=== Information given ===

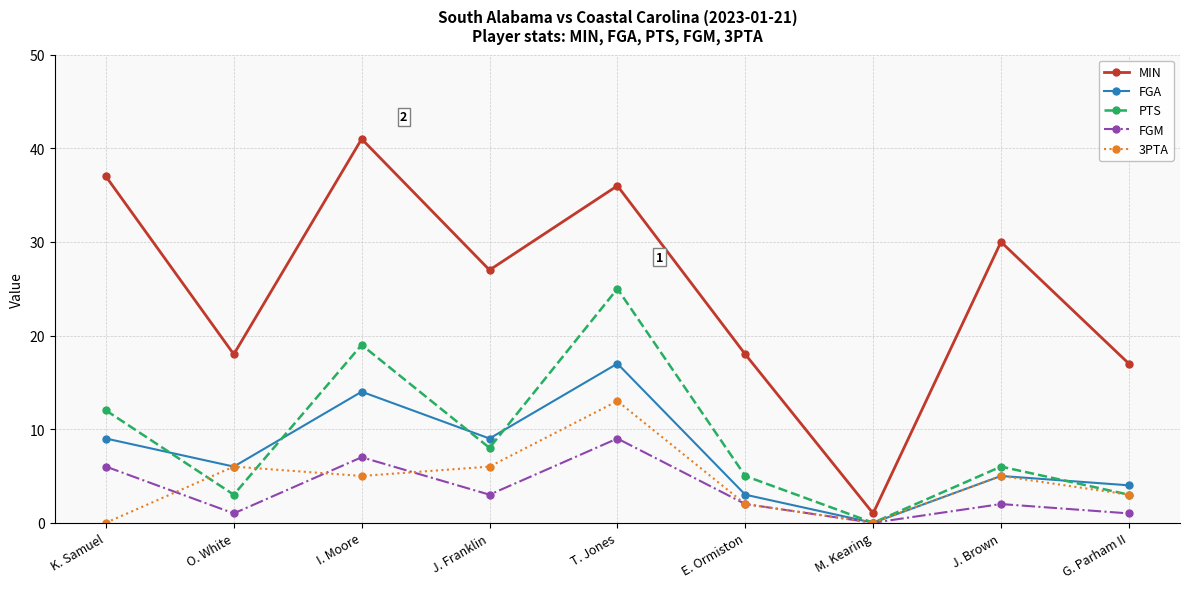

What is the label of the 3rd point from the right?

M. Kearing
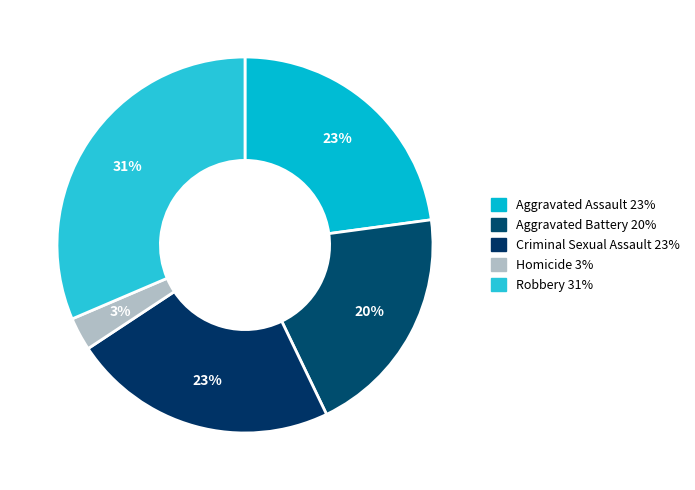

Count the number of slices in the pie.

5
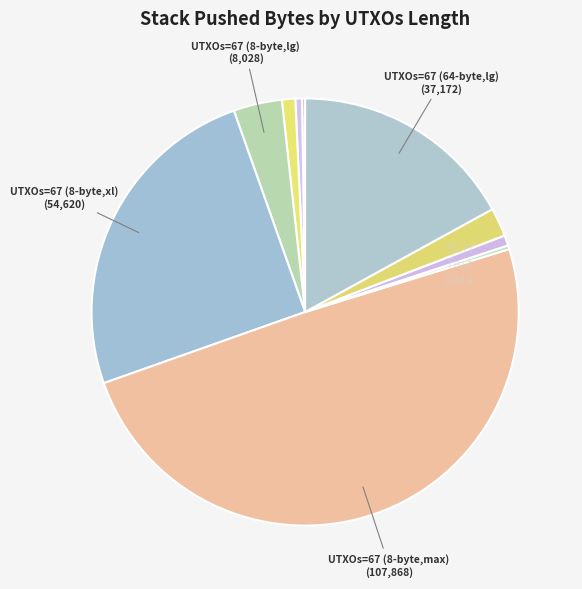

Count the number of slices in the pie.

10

===

Activity ->
Could you retype all of the lines above word for word, leaving the pictures out?

Answer section ->
What is the label of the 3rd point from the right?

M. Kearing

Count the number of slices in the pie.

5

Count the number of slices in the pie.

10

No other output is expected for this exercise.